-- Opening Marker --
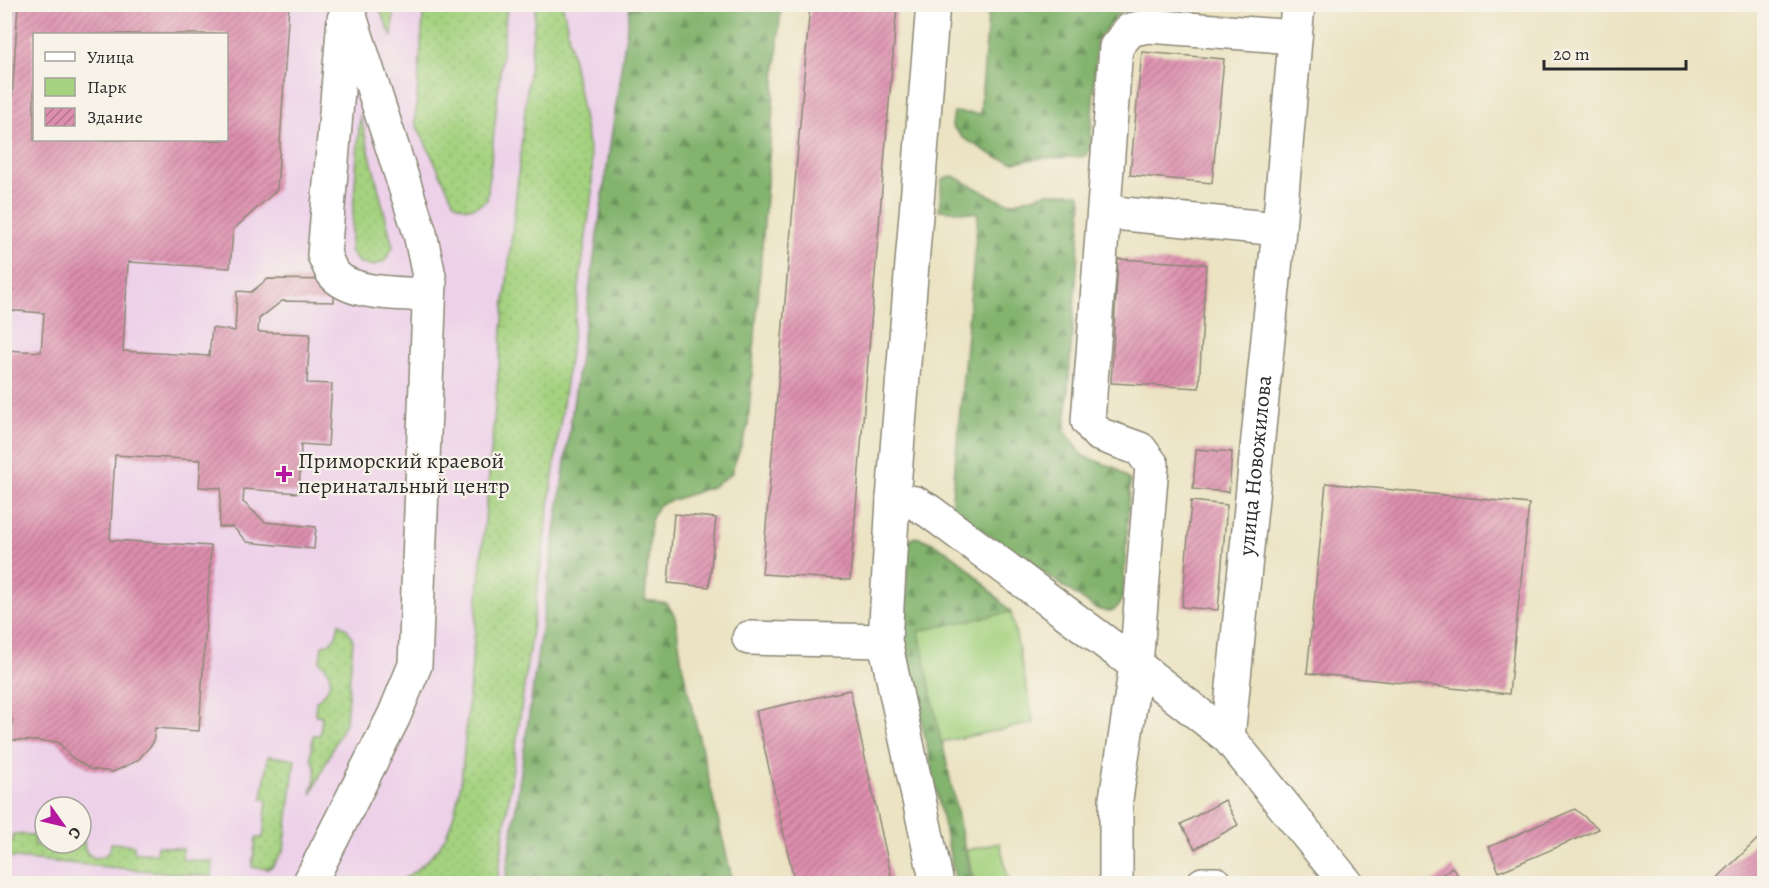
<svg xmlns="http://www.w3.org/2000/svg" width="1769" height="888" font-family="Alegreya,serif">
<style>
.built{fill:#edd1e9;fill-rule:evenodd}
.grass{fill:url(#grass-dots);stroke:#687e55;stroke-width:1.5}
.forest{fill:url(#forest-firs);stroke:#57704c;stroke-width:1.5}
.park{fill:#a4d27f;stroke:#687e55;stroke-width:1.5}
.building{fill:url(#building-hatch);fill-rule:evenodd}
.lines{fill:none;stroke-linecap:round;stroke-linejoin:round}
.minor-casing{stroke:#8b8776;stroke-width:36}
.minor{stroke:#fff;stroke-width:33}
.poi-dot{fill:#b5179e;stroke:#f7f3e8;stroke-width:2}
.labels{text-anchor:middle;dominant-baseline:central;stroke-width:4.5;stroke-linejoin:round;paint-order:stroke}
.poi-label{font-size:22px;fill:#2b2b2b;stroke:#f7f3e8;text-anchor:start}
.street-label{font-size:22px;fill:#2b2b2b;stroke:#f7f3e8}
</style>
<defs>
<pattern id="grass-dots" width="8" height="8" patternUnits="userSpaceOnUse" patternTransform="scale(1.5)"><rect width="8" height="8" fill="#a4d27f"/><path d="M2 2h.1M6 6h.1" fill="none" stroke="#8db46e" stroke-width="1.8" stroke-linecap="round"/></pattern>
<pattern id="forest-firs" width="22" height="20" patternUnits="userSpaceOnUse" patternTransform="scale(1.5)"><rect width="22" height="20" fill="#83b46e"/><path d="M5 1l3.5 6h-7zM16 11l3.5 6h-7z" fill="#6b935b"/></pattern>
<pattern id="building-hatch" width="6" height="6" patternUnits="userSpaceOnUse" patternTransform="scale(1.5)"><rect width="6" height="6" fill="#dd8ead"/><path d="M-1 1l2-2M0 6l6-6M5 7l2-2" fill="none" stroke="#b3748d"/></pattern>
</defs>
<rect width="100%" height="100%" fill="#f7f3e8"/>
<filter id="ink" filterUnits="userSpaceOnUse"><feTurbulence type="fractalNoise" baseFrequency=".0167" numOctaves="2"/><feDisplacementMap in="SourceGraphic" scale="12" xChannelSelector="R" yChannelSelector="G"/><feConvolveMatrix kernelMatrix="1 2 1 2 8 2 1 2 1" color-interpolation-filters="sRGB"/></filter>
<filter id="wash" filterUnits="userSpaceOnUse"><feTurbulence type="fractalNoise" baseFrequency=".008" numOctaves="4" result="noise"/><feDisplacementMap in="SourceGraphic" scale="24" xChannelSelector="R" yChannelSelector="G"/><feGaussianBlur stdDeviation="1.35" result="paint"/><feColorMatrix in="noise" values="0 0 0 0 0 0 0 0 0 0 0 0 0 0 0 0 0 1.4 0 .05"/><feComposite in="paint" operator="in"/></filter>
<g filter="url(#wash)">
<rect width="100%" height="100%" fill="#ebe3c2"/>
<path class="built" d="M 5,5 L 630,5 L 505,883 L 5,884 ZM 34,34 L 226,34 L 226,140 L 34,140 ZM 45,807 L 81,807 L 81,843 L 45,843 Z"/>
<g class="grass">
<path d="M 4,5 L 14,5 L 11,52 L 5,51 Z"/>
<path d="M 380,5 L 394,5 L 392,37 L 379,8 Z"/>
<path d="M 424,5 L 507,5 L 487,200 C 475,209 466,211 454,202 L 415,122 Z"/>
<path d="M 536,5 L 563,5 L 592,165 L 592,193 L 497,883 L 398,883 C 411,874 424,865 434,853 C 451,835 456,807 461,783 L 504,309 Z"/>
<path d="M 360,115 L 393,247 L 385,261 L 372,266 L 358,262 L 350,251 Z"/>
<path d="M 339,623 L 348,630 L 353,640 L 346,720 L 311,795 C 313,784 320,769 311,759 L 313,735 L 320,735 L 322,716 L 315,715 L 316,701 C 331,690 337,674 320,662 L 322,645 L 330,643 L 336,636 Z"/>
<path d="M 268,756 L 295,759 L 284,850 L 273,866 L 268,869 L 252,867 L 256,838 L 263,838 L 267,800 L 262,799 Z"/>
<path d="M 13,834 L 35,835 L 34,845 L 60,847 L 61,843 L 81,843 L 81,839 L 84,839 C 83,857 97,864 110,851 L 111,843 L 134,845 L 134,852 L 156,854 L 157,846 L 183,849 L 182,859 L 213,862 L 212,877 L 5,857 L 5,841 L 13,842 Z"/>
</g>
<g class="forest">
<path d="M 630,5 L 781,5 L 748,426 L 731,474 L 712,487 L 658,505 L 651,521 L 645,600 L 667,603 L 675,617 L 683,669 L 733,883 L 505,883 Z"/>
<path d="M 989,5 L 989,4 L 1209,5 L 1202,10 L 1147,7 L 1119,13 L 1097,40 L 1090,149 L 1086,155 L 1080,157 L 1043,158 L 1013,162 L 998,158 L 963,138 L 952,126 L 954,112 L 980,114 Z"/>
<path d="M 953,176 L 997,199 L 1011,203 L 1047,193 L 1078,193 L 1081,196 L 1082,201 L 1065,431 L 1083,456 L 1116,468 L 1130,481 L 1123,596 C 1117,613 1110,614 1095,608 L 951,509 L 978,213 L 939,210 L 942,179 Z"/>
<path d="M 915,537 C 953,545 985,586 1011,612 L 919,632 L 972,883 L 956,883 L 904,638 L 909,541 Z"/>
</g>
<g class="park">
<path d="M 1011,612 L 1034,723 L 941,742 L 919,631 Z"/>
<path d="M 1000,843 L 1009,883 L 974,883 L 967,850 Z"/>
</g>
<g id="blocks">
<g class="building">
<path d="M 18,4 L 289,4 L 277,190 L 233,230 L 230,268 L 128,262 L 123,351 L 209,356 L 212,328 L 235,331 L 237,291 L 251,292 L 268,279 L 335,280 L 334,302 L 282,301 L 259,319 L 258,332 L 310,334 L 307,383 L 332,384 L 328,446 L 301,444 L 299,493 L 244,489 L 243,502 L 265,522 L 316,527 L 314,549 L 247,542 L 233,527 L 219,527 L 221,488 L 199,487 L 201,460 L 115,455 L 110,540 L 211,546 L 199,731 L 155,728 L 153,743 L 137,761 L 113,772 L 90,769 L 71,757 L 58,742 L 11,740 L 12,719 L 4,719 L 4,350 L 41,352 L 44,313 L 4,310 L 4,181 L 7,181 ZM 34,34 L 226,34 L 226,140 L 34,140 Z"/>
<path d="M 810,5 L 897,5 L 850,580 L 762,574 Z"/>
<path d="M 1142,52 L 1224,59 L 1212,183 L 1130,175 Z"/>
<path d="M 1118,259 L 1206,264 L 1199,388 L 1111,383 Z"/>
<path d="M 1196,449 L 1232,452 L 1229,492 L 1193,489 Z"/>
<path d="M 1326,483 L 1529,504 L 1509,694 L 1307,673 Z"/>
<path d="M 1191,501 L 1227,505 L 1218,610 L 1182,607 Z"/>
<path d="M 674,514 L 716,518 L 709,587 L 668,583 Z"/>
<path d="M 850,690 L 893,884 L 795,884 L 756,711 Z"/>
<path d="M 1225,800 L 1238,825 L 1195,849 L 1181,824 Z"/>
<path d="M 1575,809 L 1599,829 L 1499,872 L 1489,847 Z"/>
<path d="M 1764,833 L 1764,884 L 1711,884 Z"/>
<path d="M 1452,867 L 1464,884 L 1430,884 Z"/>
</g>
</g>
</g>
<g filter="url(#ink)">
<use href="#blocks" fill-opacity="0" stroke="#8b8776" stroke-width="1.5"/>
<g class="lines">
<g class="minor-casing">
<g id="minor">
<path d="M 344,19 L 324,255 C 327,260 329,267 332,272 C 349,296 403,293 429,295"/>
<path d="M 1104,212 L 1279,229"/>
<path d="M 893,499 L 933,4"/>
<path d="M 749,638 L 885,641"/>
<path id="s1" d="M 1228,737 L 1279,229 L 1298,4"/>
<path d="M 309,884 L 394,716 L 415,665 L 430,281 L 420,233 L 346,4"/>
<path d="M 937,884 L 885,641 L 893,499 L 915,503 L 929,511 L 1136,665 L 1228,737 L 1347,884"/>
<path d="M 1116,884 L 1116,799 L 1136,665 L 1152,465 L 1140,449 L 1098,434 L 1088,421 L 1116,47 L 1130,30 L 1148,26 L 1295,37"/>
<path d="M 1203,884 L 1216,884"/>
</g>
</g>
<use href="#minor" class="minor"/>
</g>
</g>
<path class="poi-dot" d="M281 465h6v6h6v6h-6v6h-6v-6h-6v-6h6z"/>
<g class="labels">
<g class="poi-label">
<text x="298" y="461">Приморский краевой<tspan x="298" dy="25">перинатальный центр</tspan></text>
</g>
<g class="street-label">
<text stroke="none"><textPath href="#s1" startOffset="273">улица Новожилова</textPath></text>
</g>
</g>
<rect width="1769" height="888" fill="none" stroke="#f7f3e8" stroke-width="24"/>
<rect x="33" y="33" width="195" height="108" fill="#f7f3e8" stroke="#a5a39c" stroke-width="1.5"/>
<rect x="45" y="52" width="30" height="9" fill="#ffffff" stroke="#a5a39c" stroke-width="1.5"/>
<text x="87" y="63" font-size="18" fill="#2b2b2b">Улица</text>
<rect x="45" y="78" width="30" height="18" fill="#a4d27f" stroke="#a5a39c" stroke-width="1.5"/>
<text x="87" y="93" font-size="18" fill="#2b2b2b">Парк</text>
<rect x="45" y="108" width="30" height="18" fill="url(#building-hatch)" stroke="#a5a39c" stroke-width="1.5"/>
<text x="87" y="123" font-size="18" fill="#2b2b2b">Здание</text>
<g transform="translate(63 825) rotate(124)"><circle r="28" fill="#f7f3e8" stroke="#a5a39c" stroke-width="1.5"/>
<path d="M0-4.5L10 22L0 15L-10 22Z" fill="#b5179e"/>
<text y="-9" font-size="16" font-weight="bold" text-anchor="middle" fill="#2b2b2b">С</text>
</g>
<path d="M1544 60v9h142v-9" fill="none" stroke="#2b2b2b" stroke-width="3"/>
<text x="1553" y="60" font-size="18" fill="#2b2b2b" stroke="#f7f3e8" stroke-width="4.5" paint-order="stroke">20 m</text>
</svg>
-- Closing Marker --
PROBLEM TO WORK ON: Give the number of lines in the records that contain the string "yChannelSelector", and nothing besides.

REPLY TO THE TASK: 2